While many weekend warriors head for the outdoors to escape the headaches of modern life. The outdoor experience can be enhanced without ruining the natural aspect of the trip with a serious weather instrument like a barometer.

With that in mind, there is a hand held barometer on the market has functional weather features and is light weight. Most barometer are too heavy to take with you when hiking in the outdoors, but with a hand held barometer that weighs only a couple of ounces you will definitely want to add it to your backpack when hiking. A hand held barometer is even great for taking on long trips when weather information might prove vital.

With a barometer that is hand held rather than when it is worn watch style on your wrist, there is always a danger of leaving it hanging some where. Even with the danger of accidentally leaving it hanging in a tree some where, many prefer a hand held barometer over those big and bulky barometers that you where on your wrist. Often times the watch style barometers have displays and buttons that are simply just too small. With a hand held barometers the documentation is clear, although the type is very small. It seems like a huge manual until you realize it comes in six languages, although it is not complex, navigating through the features is obvious.

If you only use these types of barometers occasionally, then you will probably need a refresher run through the manual before heading out for the outdoors. However, if you use it frequently, then you will have no problem remembering how to access the various features. These hand held barometers stores pressure information for twenty-four hours and shows a six hour trend on all screens. A pressure change alarm sounds when pressure drops twelve-tenths in inches of mercury or more in a three-hour period, which is a sign of impending bad weather.

The barometer memory keeps maximum and minimum pressure and temperature for the last twenty-four hours, and thirty minute reading for the last three hours, and three hours interval readings from three hours to twenty-four hours. The altimeter also has an alarm, and logs altitude whether it is a gain or a loss, cumulative gains and losses since the last log reset, maximum and minimum altitude, the average rate of ascent and descent, starting date, time of the log, and any altitude points you enter. The barometer and altimeter logs might seem minor, but they are the essence of a good weather instrument. It is the tracking of barometric temperature over time that allows weather forecasting.

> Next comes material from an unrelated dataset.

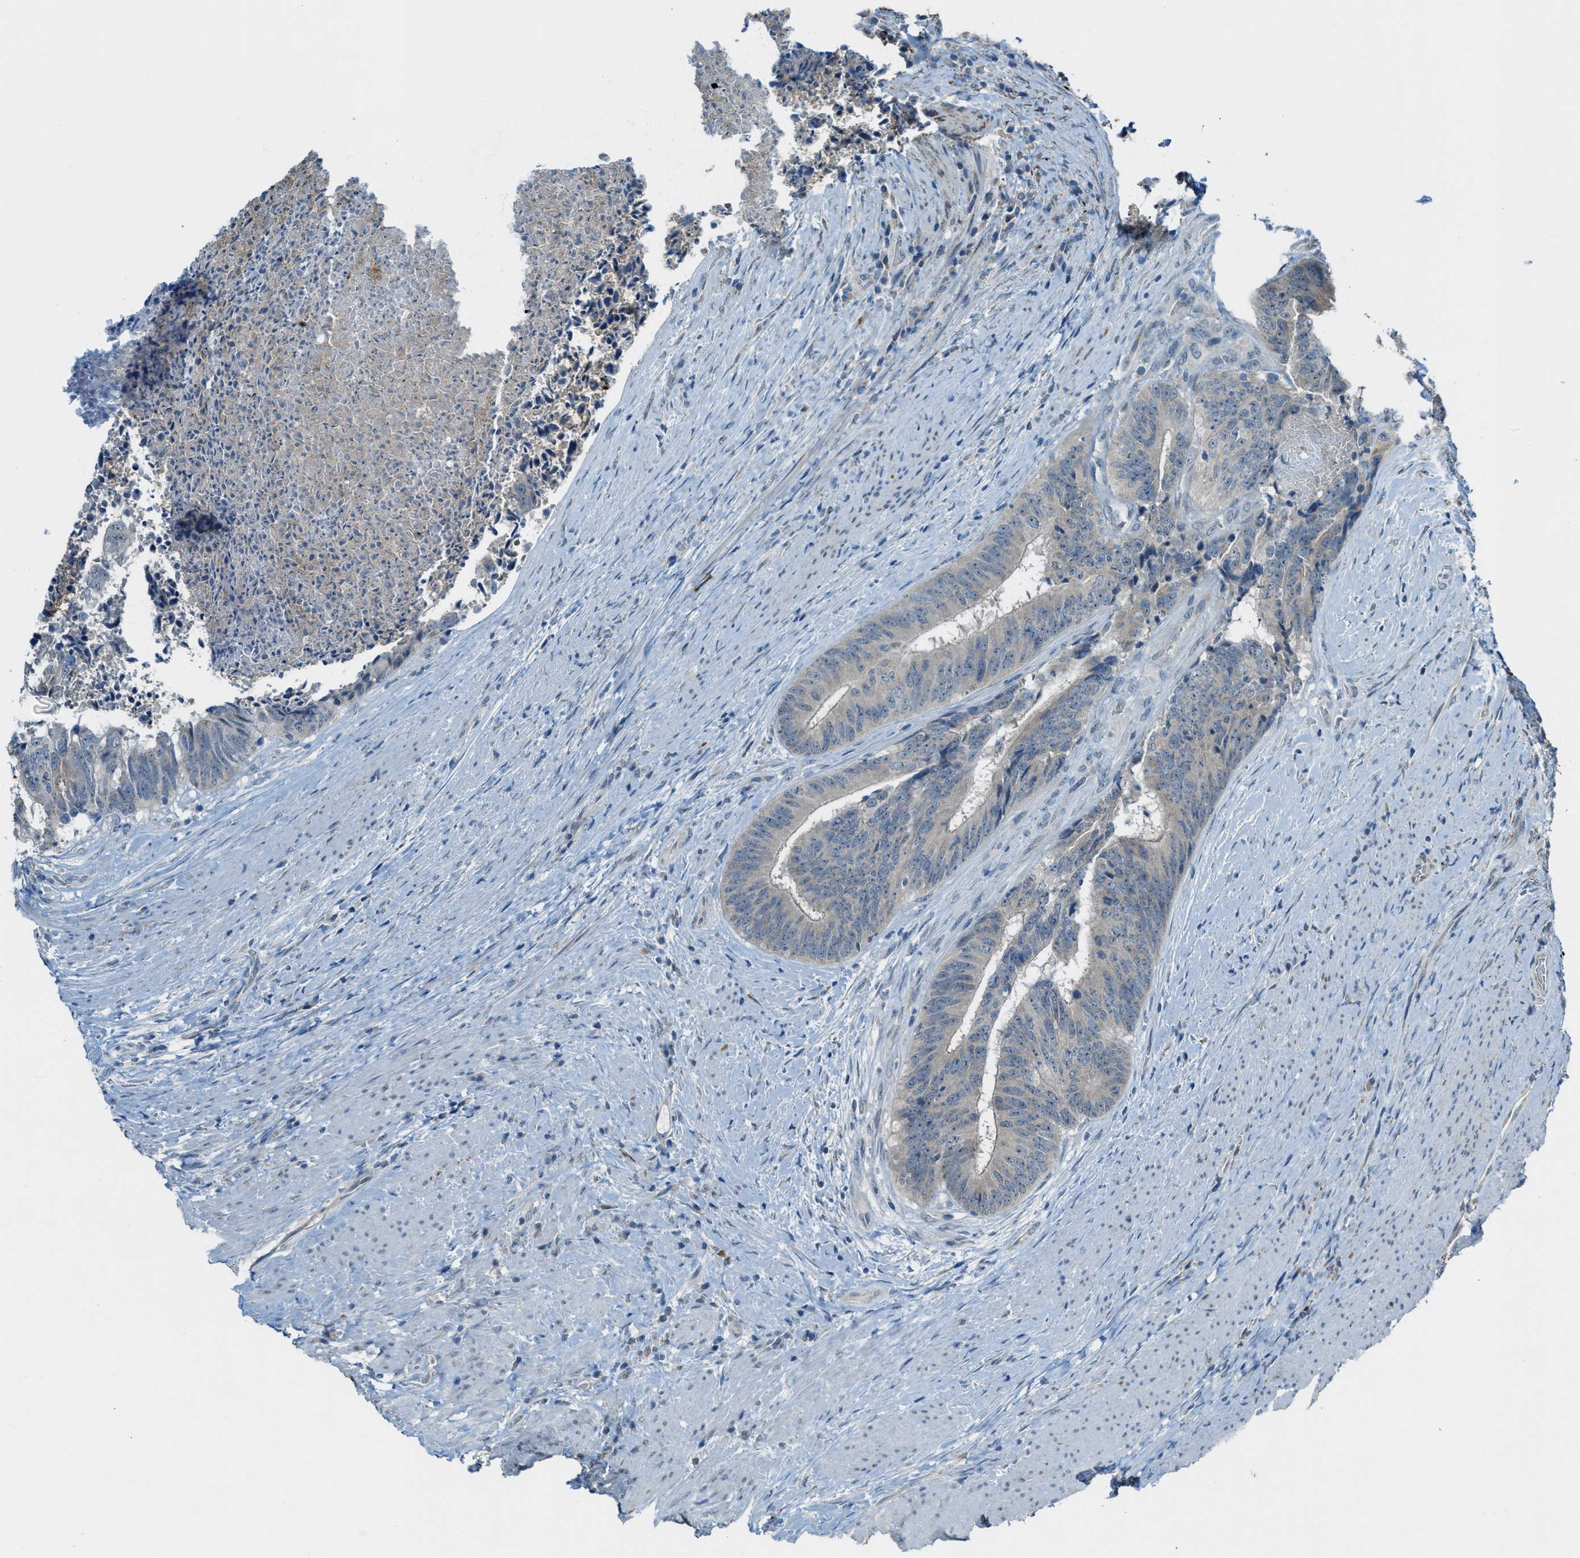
{"staining": {"intensity": "negative", "quantity": "none", "location": "none"}, "tissue": "colorectal cancer", "cell_type": "Tumor cells", "image_type": "cancer", "snomed": [{"axis": "morphology", "description": "Adenocarcinoma, NOS"}, {"axis": "topography", "description": "Rectum"}], "caption": "This is an immunohistochemistry (IHC) photomicrograph of human colorectal adenocarcinoma. There is no staining in tumor cells.", "gene": "CDON", "patient": {"sex": "male", "age": 72}}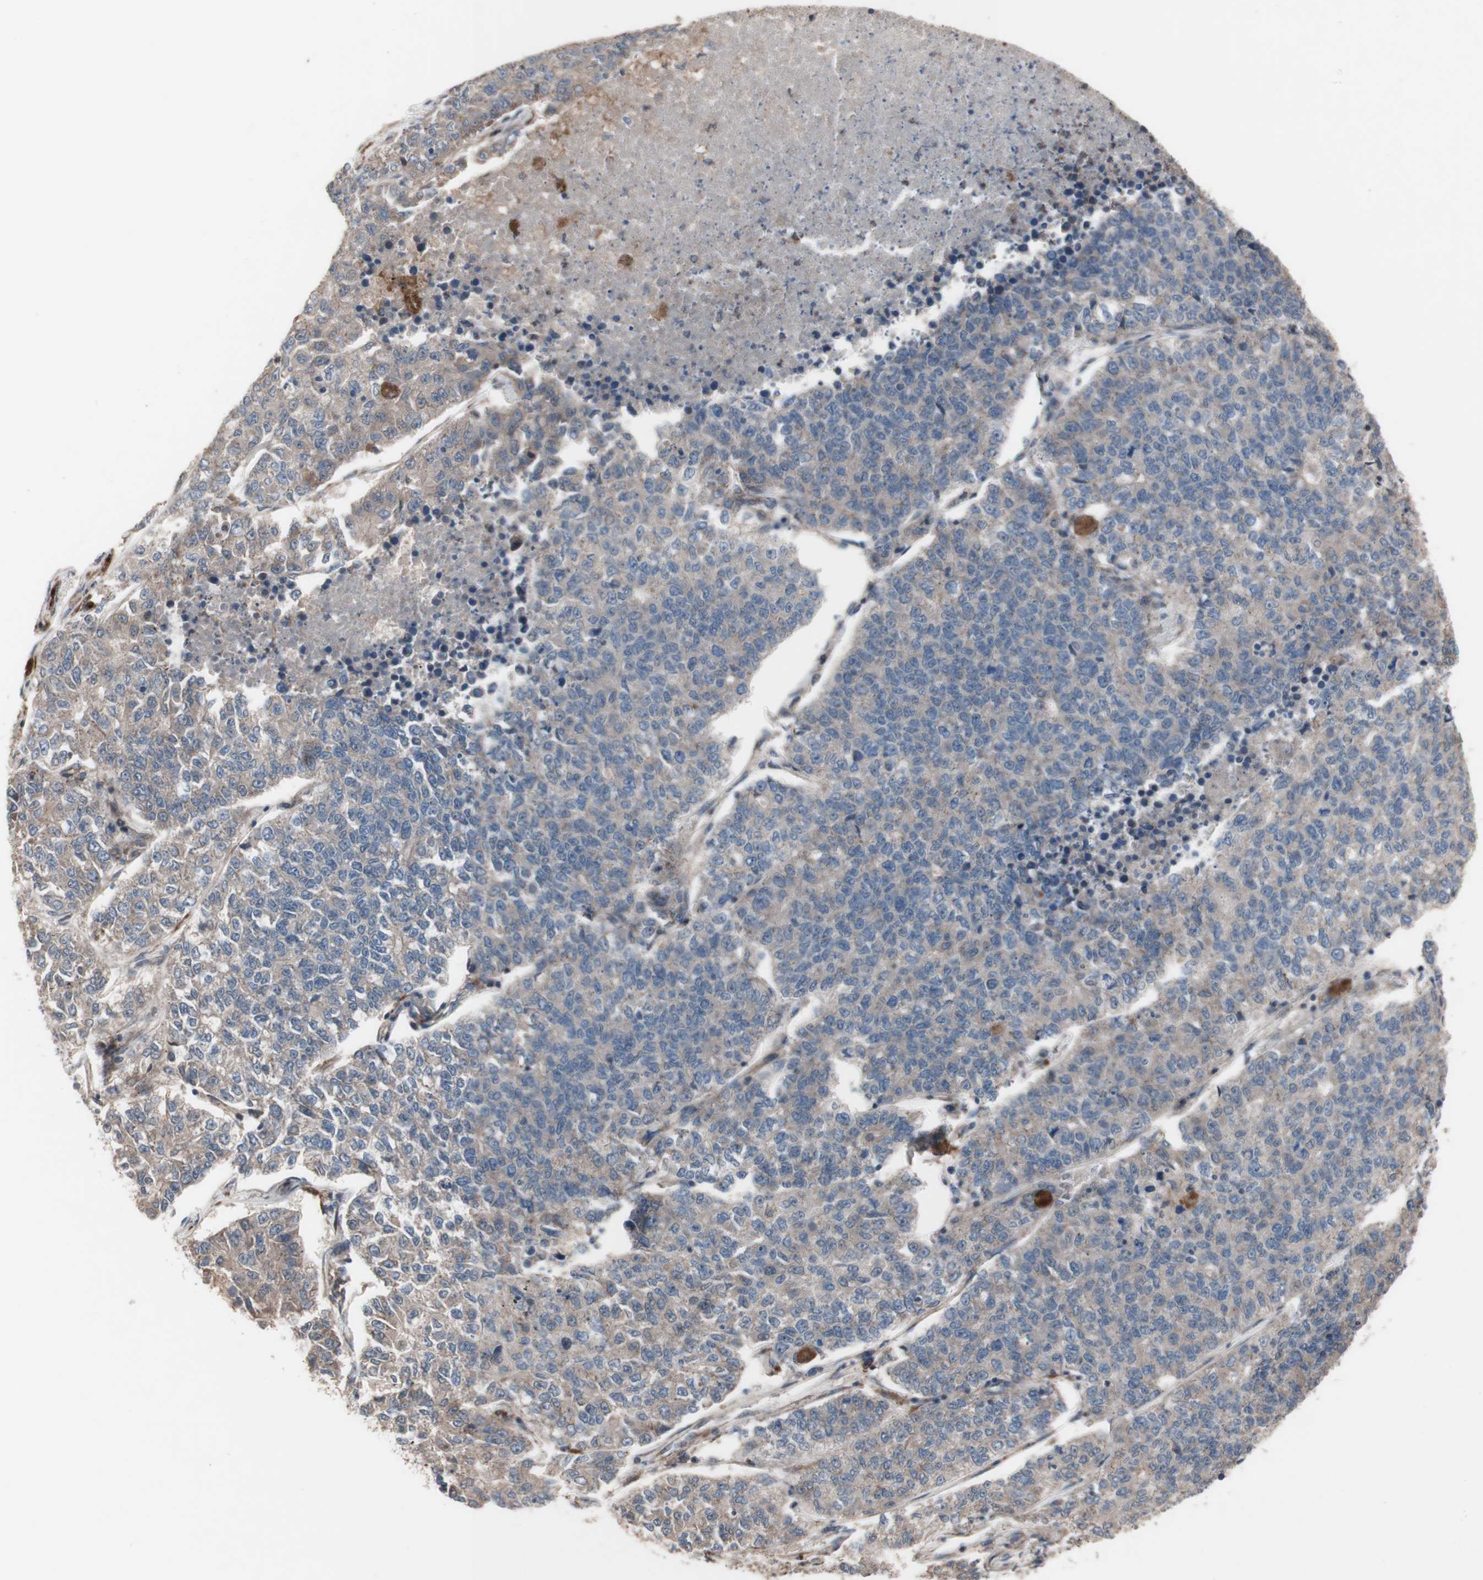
{"staining": {"intensity": "weak", "quantity": ">75%", "location": "cytoplasmic/membranous"}, "tissue": "lung cancer", "cell_type": "Tumor cells", "image_type": "cancer", "snomed": [{"axis": "morphology", "description": "Adenocarcinoma, NOS"}, {"axis": "topography", "description": "Lung"}], "caption": "IHC histopathology image of human lung cancer (adenocarcinoma) stained for a protein (brown), which demonstrates low levels of weak cytoplasmic/membranous staining in about >75% of tumor cells.", "gene": "COPB1", "patient": {"sex": "male", "age": 49}}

One cool feature is a weather station and altitude feature. In weather station mode, the device assumes that altitude is locked like you are in a camp, so all pressure changes are due to weather. In altitude mode, it assumes pressure changes are due to elevation change in altitude as during an ascent. With all of these excellent weather features, you will be surprised to learn that the bottom of the temperature range is minus five degrees Fahrenheit, while the altimeter goes to twenty-nine thousand feet. This seems like an unreasonable limitation but in winter even at elevations of ten thousand feet temperatures drop well below five degrees below Fahrenheit.